Our research is completely based on openly accessible or simulated data sets. It has a rather methodological focus, but always inspired by theoretically important insights from cognitive neuroscience.
Uncovering neural events in naturalistic tasks with time-resolved multiple regression.
Naturalistic language processing cannot be approached with the analysis methods constructed to handle well-controlled experiments. Language is a multi- and cross-level phenomenon, with sequential interdependencies and correlations between various lexical dimensions. Time-resolved multiple regression allows the analysis of neural time series during natural story comprehension. It consists in modelling continuous brain recordings with multiple regression after embedding linguistic features in a temporal-extension matrix (a distributed-lags model). It identifies neural correlates of linguistic processes, accounting for temporal interdependencies – simultaneously for, e.g. acoustics, phonology and semantics. This has resulted in impactful discoveries about how brains process coherent speech, potentially broadening the class of phenomena that can be studied.

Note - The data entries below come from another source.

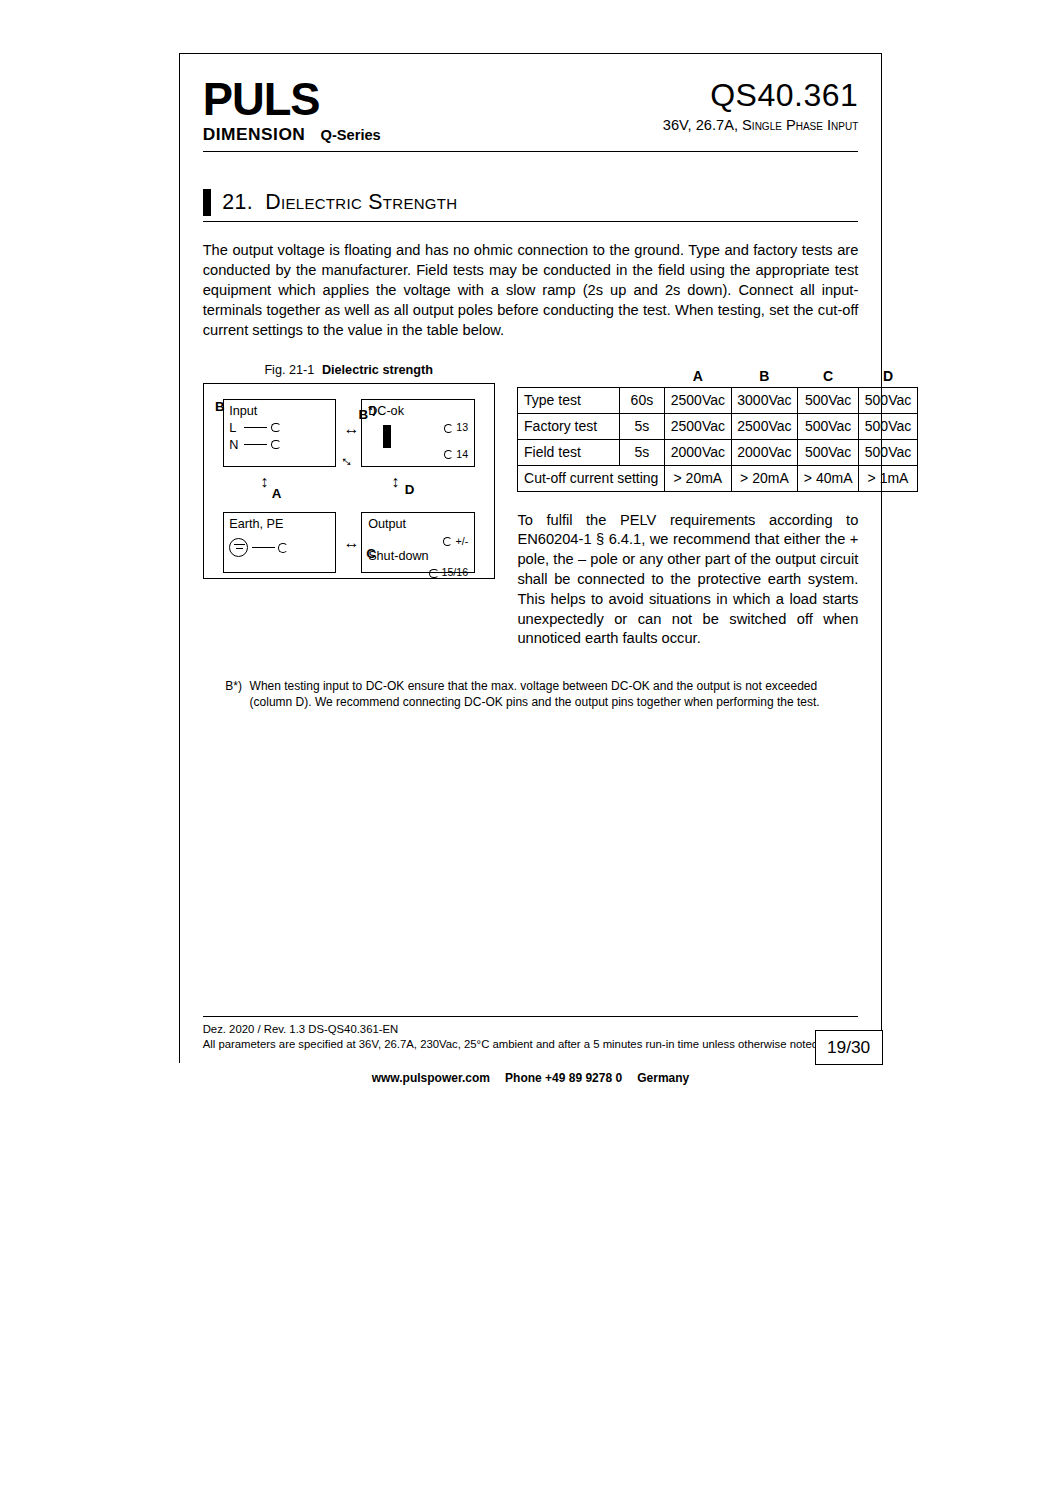PULS
DIMENSIONQ-Series
QS40.361
36V, 26.7A, Single Phase Input
21. Dielectric Strength
The output voltage is floating and has no ohmic connection to the ground. Type and factory tests are conducted by the manufacturer. Field tests may be conducted in the field using the appropriate test equipment which applies the voltage with a slow ramp (2s up and 2s down). Connect all input-terminals together as well as all output poles before conducting the test. When testing, set the cut-off current settings to the value in the table below.
Fig. 21-1 Dielectric strength
Input
L
N
Earth, PE
DC-ok
13
14
Output
+/-
Shut-down
15/16
↕
A
↔
B*)
↔
C
↕
D
↔
B
| | | A | B | C | D |
| --- | --- | --- | --- | --- | --- |
| Type test | 60s | 2500Vac | 3000Vac | 500Vac | 500Vac |
| Factory test | 5s | 2500Vac | 2500Vac | 500Vac | 500Vac |
| Field test | 5s | 2000Vac | 2000Vac | 500Vac | 500Vac |
| Cut-off current setting | > 20mA | > 20mA | > 40mA | > 1mA |
To fulfil the PELV requirements according to EN60204-1 § 6.4.1, we recommend that either the + pole, the – pole or any other part of the output circuit shall be connected to the protective earth system. This helps to avoid situations in which a load starts unexpectedly or can not be switched off when unnoticed earth faults occur.
B*)
When testing input to DC-OK ensure that the max. voltage between DC-OK and the output is not exceeded (column D). We recommend connecting DC-OK pins and the output pins together when performing the test.
Dez. 2020 / Rev. 1.3 DS-QS40.361-EN
All parameters are specified at 36V, 26.7A, 230Vac, 25°C ambient and after a 5 minutes run-in time unless otherwise noted.
19/30
www.pulspower.com Phone +49 89 9278 0 Germany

Using cluster-based permutation tests in cognitive neuroscience.
Cluster-based permutation tests are a powerful solution to the multiple comparisons problem in EEG and MEG data. We report on extremely common, yet inapplicable interpretations of this procedure, suggesting unwarranted precision of the actual underlying test statistic and leading to strong, but unsubstantiated claims. We investigate problems and common pitfalls of using and interpreting cluster-based permutation tests. Accurate interpretations of cluster-based permutation tests will contribute to the adequate utilization, as well as the popularity, of this powerful method.